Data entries

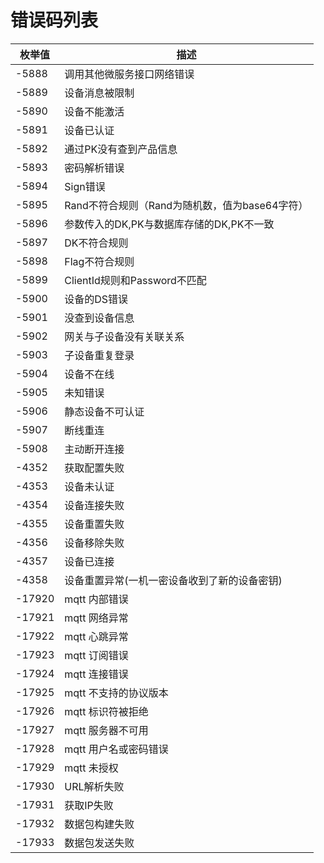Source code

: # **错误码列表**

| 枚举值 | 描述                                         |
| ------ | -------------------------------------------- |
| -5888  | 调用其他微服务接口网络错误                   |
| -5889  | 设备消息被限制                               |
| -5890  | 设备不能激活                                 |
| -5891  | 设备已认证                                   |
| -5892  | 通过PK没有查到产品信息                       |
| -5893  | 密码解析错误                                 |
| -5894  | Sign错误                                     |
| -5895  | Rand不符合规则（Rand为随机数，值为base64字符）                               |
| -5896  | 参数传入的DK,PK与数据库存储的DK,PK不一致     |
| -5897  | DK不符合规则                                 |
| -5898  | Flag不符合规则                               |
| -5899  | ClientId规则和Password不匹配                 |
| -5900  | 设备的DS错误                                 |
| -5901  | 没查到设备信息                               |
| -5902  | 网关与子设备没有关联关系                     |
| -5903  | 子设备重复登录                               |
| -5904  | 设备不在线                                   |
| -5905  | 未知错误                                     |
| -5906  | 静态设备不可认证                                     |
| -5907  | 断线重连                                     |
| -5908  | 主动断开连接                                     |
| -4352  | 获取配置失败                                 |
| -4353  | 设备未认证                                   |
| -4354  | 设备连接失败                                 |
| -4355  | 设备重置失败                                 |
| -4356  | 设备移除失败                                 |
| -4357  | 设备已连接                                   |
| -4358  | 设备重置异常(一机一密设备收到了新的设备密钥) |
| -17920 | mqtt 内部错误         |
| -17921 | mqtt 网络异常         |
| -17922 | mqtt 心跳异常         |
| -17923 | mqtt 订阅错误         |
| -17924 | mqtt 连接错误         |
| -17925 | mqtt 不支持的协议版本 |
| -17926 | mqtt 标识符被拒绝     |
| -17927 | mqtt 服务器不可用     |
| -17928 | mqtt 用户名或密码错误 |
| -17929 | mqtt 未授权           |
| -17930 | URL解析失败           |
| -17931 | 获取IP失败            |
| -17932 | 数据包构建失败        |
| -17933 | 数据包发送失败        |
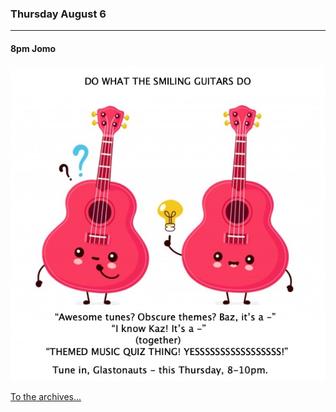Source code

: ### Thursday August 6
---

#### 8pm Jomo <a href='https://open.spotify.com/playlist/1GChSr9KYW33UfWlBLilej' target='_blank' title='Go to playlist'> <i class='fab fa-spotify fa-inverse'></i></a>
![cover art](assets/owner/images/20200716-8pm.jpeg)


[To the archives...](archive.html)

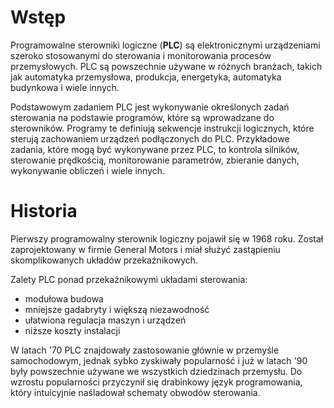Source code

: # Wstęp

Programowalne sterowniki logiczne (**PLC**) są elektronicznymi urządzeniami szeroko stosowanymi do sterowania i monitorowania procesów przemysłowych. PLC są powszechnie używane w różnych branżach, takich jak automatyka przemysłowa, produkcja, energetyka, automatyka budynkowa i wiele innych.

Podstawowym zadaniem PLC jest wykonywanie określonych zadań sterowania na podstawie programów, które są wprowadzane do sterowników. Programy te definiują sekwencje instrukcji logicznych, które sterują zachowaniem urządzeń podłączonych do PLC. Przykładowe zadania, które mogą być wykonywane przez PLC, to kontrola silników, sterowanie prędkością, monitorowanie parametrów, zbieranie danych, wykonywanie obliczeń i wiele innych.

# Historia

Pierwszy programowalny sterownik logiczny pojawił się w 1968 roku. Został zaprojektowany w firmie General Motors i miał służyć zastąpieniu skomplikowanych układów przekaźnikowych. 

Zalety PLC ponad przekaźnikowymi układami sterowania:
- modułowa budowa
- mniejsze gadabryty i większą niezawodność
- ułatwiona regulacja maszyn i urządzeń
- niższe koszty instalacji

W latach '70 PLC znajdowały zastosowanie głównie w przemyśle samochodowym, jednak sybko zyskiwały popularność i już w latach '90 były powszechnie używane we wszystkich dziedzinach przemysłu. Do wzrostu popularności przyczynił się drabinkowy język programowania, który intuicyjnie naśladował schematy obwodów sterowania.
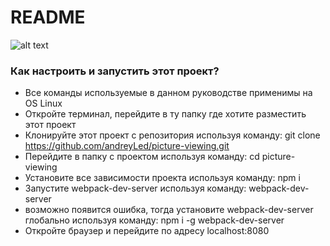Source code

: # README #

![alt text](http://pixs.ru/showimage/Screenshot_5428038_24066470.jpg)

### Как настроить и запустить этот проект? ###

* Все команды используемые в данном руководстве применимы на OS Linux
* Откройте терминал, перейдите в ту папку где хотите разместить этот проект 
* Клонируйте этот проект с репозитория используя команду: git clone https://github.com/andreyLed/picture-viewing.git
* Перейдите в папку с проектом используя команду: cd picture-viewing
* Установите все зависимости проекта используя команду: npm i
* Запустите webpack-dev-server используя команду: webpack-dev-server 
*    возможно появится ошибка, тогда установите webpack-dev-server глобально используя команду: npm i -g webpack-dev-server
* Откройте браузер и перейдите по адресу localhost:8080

...

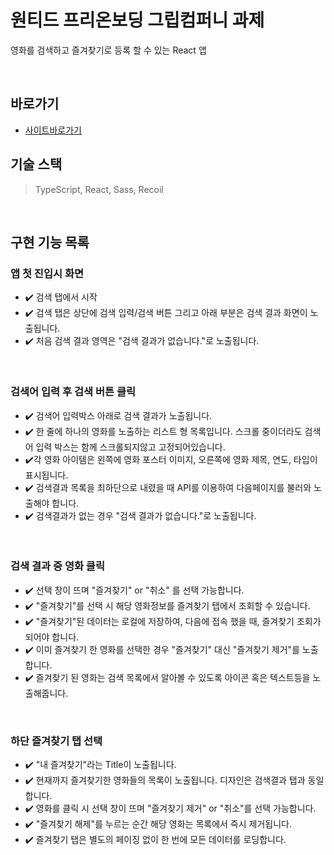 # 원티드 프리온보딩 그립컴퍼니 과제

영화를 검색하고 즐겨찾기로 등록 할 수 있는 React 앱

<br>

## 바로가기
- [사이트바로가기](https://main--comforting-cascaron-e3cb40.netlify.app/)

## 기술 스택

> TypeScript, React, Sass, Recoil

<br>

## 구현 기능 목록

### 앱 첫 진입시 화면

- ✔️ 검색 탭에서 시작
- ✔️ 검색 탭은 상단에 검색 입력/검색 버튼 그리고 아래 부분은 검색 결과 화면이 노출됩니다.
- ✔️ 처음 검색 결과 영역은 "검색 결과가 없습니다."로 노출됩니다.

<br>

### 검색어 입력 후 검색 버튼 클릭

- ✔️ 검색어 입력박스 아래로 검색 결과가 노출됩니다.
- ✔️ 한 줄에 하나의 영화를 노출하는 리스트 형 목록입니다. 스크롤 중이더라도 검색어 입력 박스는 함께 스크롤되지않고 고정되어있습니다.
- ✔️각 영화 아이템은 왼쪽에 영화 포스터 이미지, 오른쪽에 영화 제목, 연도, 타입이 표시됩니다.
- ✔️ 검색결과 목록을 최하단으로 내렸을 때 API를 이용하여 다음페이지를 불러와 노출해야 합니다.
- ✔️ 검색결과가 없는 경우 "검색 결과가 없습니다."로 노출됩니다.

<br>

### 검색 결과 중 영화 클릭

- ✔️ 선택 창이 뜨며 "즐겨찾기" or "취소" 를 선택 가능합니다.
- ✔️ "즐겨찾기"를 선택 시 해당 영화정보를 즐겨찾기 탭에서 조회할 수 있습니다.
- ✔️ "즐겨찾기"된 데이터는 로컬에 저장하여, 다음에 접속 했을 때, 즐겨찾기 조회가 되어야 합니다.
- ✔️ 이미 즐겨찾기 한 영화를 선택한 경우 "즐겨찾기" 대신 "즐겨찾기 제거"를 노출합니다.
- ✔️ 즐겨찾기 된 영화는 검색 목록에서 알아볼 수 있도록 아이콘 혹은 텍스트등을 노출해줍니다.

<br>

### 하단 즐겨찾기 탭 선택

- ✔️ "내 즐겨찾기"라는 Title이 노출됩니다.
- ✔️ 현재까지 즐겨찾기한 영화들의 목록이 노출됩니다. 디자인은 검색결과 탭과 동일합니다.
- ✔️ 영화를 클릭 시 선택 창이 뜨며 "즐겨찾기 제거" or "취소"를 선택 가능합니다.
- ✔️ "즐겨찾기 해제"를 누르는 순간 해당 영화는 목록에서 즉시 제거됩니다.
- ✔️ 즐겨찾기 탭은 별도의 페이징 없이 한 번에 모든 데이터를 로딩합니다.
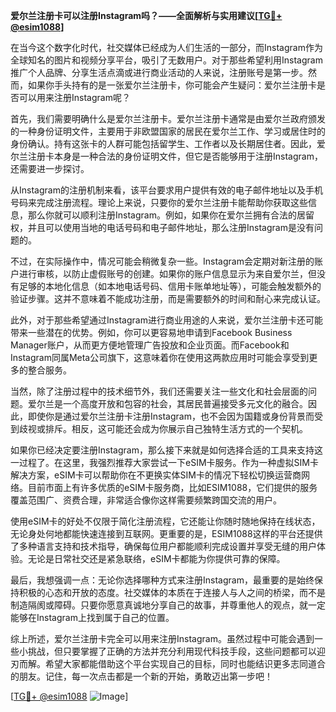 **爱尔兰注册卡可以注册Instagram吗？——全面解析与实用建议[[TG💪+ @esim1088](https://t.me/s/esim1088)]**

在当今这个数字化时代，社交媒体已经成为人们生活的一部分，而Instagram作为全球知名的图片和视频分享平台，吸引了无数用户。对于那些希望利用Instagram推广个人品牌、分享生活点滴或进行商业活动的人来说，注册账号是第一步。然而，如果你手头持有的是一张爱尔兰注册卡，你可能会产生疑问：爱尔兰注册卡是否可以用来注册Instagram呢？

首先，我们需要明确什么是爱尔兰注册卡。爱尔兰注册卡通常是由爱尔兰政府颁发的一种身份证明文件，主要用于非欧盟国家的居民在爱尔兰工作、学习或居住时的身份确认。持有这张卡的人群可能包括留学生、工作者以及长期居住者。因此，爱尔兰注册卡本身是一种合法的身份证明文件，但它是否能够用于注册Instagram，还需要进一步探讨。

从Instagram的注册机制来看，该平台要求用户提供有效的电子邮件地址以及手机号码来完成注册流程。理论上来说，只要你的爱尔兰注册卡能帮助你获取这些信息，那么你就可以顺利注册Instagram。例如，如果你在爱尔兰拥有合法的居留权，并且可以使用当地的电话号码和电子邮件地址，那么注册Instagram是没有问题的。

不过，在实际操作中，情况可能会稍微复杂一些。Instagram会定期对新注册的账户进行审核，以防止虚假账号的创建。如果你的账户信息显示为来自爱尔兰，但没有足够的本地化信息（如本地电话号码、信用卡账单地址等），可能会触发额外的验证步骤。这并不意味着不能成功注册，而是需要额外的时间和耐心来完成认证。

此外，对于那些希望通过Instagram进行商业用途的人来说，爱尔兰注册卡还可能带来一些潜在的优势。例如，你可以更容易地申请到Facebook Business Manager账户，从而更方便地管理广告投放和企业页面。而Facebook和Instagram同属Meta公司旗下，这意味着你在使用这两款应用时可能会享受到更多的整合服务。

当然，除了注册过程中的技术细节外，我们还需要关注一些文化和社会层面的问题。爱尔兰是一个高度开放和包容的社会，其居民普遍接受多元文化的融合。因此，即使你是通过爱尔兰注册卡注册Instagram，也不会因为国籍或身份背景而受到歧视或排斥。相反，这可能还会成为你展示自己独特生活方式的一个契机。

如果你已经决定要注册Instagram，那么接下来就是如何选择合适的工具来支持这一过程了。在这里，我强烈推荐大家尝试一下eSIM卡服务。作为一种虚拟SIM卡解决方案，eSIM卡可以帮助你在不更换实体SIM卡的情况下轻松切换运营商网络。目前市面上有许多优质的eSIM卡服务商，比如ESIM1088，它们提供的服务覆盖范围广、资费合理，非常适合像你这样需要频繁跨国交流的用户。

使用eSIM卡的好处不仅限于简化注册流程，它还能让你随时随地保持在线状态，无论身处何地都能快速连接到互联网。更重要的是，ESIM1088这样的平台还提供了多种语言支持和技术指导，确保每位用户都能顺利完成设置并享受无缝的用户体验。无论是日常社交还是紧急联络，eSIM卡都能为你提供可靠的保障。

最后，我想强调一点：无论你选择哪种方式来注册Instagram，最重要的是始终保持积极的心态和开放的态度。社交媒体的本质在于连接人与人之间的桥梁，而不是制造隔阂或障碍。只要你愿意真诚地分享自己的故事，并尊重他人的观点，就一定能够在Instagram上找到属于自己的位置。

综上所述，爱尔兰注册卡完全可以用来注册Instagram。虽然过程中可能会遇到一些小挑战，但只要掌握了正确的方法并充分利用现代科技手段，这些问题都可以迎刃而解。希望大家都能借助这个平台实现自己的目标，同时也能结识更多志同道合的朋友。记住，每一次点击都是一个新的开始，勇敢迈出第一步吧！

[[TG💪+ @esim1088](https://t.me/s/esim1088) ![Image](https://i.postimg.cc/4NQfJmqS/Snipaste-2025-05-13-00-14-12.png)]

▶ Exercise aim:
The lines to copy exactly start with the line above that has "-17927 | mqtt" and go on through the line that has "Programowalne sterowniki logiczne"; please include both, add nothing else, and omit the pictures.

▶ Answer:
| -17927 | mqtt 服务器不可用     |
| -17928 | mqtt 用户名或密码错误 |
| -17929 | mqtt 未授权           |
| -17930 | URL解析失败           |
| -17931 | 获取IP失败            |
| -17932 | 数据包构建失败        |
| -17933 | 数据包发送失败        |
Source code

: ### Thursday August 6
---

#### 8pm Jomo <a href='https://open.spotify.com/playlist/1GChSr9KYW33UfWlBLilej' target='_blank' title='Go to playlist'> <i class='fab fa-spotify fa-inverse'></i></a>
![cover art](assets/owner/images/20200716-8pm.jpeg)


[To the archives...](archive.html)

Source code

: # Wstęp

Programowalne sterowniki logiczne (**PLC**) są elektronicznymi urządzeniami szeroko stosowanymi do sterowania i monitorowania procesów przemysłowych. PLC są powszechnie używane w różnych branżach, takich jak automatyka przemysłowa, produkcja, energetyka, automatyka budynkowa i wiele innych.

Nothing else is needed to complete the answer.